Dans le cadre de ces différenciations, qui aboutissent à distinguer trois contextes de relations associés chacun à un principe de répartition autonome, Miller est naturellement amené à identifier aussi des zones de chevauchement et d’indétermination. Une grande partie des sondés estime ainsi que le critère de mérite ne doit intervenir dans le domaine de la vie économique que pour autant qu’il permet d’assurer la rémunération de base des personnes en activité ; en deçà de ce seuil, ils privilégient le principe de besoin, qui doit garantir, dans le cadre par exemple d’un revenu minimum, la satisfaction des besoins élémentaires de chacun. Bien souvent, les personnes interrogées ne savent pas dire où passe exactement la limite entre les domaines d’application des différents principes de répartition : ce sont typiquement les situations d’où naissent des conflits éthiques, auxquels on remédie alors par des mesures de régulation sociale. Mais dans l’ensemble, comme le résume Miller, on s’en tient à l’image d’une division relativement stable entre trois principes autonomes de justice : tandis que, dans la sphère des rapports citoyens, c’est l’idée d’égale répartition qui prévaut, dans le domaine économique, c’est le principe de mérite et, dans la sphère de communautés plus restreintes, axiologiquement intégrées, le principe de besoin.

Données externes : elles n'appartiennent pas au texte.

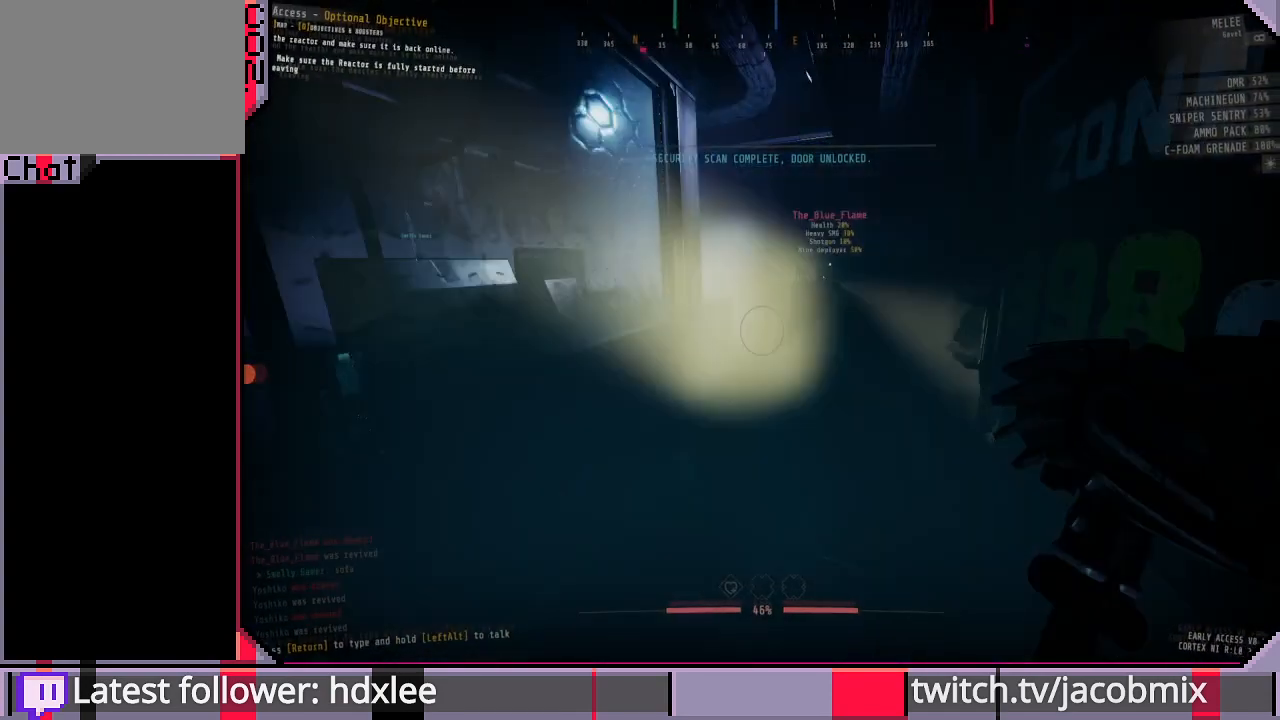
{"keys": ["shift", "w"], "mouse": [], "events": [[67, "d", "up"], [167, "shift", "down"]]}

Mais ce serait du pur positivisme que de considérer cette division empiriquement reconstruite comme la justification suffisante d’une théorie pluraliste de la justice : le simple fait que toute la population s’accorde, sans écart significatif, à porter des jugements relativement différenciés sur la justice, à invoquer des principes de répartition différents en fonction du contexte social, ne nous autorise certainement pas à défendre aussi sur le plan normatif le principe d’une théorie ternaire de la justice 5. Pour passer des faits empiriques aux principes normatifs il faut franchir un seuil supplémentaire dans l’argumentation, et expliquer pourquoi il est correct d’admettre les différenciations morales effectuées par les citoyens ; il reste donc à esquisser un point de vue normatif qui justifie que l’on fasse du pluralisme factuel des jugements quotidiens sur la justice la base d’une théorie systématique de la justice. Miller se fixe cette tâche, dont il perçoit naturellement l’urgence, dès le deuxième chapitre de son livre, c’est-à-dire avant même d’avoir exposé les résultats de ses recherches empiriques. Il y trace les contours d’une conception de la justice qui ne doit avoir d’autre source de justification que nos intuitive beliefs, nos intuitions communes.

II

De loin, la stratégie méthodologique que Miller choisit pour échapper à une approche positiviste de la justice rappelle le procédé de l’« équilibre réfléchi », du reflective equilibrium, développé par John Rawls 6. De la même manière que celui-ci entreprend d’établir la validité de sa théorie de la justice en opérant un va-et-vient constant entre des principes philosophiques éprouvés et des convictions « mûrement réfléchies », Miller voudrait lui aussi justifier sa conception par un jeu de balance — sauf qu’ici, les deux termes du rapport ne sont pas les principes moraux et les intuitions quotidiennes mûrement réfléchies, mais les jugements factuels sur le juste et l’injuste et nos intuitions mises à l’épreuve de la réalité sociale. Miller pense qu’une théorie de la justice est suffisamment fondée en raison quand les jugements empiriquement disponibles s’accordent à nos convictions intuitives, passées au filtre de la théorie ; c’est pourquoi il doit équilibrer le constat sociologique en caractérisant maintenant les hypothèses générales dont il croit que la somme constitue la « grammaire » de notre compréhension de la justice sociale.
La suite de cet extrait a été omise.